Надвигалась зима, когда я возвращался в Россию вместе со своим верным другом – собакой, которую я щенком нашел у тунгусов, живших на побережье Ледовитого океана, и с которой неразлучно я жил в изгнании все эти годы.
Целых десять лет я не жил в России под своим именем – всегда мне приходилось скрываться или жить по чужому паспорту, и потому моя теперешняя жизнь в родной Москве вместе с родными казалась мне странной и непривычной. Мне казалось странным, что я имею свой постоянный адрес, который я могу дать каждому, имею свой телефон, получаю на свое имя письма. Казалось странным, что скрывать мне больше нечего. Я так привык к тому, что за каждым моим шагом наблюдают, что я должен от всех что-то скрывать. Правда, я знал, что и теперь полиция постоянно следит за мной, часто и сам замечал шпионов, которые ходили за мной, но теперь им нечего было делать со мной.
Революционные партии были сильно ослаблены всеми предыдущими гонениями, а за время войны политическая жизнь в России – как, впрочем, и во всех странах – замерла.

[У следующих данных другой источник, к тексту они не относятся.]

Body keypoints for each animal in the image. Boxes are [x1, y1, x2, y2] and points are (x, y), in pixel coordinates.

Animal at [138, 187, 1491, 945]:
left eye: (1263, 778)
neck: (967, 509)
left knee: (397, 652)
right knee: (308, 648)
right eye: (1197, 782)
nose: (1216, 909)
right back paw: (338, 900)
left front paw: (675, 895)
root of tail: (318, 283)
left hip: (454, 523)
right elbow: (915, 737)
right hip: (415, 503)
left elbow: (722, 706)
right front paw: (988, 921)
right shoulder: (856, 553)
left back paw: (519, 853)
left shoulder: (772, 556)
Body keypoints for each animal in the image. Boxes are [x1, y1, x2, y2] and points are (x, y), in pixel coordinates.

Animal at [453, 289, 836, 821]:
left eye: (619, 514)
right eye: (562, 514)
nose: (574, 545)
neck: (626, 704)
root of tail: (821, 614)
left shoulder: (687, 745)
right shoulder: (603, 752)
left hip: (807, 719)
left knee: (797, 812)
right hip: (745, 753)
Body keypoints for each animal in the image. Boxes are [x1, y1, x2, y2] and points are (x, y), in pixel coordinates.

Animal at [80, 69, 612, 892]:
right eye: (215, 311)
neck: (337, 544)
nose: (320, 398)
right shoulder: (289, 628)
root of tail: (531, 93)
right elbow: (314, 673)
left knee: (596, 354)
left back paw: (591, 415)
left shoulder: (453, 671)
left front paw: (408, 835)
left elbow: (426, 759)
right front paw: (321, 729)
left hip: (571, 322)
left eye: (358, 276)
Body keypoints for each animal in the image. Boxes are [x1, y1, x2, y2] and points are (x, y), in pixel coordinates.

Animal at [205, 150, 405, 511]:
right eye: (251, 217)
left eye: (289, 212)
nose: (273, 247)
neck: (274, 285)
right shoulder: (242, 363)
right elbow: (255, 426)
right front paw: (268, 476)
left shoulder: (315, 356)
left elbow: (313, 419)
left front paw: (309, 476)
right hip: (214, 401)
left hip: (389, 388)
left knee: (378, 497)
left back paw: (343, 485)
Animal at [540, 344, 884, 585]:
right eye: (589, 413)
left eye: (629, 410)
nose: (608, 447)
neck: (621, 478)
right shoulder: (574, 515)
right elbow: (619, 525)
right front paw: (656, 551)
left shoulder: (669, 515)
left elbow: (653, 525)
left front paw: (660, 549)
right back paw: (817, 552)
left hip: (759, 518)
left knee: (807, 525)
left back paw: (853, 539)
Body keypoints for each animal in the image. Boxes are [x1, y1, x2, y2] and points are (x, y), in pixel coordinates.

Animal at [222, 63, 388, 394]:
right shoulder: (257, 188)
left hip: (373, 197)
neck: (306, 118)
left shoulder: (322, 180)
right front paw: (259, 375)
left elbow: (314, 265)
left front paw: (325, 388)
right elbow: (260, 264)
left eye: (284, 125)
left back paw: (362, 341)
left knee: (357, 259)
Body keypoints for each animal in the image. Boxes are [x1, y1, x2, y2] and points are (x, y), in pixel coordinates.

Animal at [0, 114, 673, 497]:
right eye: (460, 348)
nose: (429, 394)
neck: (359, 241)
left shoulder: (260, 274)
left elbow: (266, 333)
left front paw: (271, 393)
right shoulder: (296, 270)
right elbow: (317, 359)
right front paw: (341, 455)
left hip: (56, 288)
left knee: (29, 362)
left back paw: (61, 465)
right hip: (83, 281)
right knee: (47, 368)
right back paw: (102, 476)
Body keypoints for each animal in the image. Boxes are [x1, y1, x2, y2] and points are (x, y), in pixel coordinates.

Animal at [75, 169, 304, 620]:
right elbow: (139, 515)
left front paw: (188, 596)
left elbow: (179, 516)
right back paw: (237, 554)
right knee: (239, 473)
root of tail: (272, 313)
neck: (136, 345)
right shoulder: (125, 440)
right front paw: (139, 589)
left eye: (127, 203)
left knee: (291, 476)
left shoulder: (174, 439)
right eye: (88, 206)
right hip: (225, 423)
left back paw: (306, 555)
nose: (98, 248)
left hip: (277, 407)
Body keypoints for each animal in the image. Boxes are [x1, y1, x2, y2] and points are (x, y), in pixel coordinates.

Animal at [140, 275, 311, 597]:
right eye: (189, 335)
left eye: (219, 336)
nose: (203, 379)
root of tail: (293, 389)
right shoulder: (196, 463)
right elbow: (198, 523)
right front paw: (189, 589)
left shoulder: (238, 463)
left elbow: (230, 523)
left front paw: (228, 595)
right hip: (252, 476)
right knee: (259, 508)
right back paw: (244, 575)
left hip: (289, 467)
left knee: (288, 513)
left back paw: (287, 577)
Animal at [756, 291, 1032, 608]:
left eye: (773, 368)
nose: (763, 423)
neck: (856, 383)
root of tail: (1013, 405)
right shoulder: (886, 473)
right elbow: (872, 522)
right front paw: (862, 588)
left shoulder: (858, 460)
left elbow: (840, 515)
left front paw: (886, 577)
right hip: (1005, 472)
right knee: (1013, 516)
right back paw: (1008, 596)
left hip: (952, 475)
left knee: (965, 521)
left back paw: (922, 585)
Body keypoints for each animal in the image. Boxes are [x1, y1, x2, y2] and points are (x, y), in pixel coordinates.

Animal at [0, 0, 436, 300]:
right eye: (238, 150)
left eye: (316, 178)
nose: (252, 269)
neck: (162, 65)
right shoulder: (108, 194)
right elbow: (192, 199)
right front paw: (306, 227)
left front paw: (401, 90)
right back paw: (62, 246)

Среди русских социалистов за время войны образовалось два течения. Одно течение настаивало на необходимости активно участвовать в защите России от германского империализма, другое указывало на необходимость интернациональные интересы поставить выше национальных, и прежде всего покончить с войной, чего бы это ни стоило для России. Я принадлежал к первому течению – мы были убеждены, что, участвуя в войне с Германией, в самом процессе войны, мы добьемся одновременно и политического освобождения самой России от царизма.
За эти годы, 1915–1916, я близко познакомился, а затем и подружился с Керенским, который тогда был лидером крайней оппозиции в Государственной думе и своими выступлениями по самым разнообразным вопросам завоевал в Думе и в стране внимание и уважение. Он совершал из Петрограда частые поездки по России и проездом через Москву всегда заходил ко мне, и мы горячо обсуждали политическое положение в России – наши взгляды были одинаковы.
Зимой 1915/16 года мне удалось начать в Москве издание ежедневной «Народной газеты», в которой я старался развить свою точку зрения, – я настаивал на необходимости для русской демократии принять участие в обороне страны против Германии и именно этим путем достигнуть политического освобождения во внутренней политической жизни. Как и следовало ожидать, газета через месяц была закрыта правительством.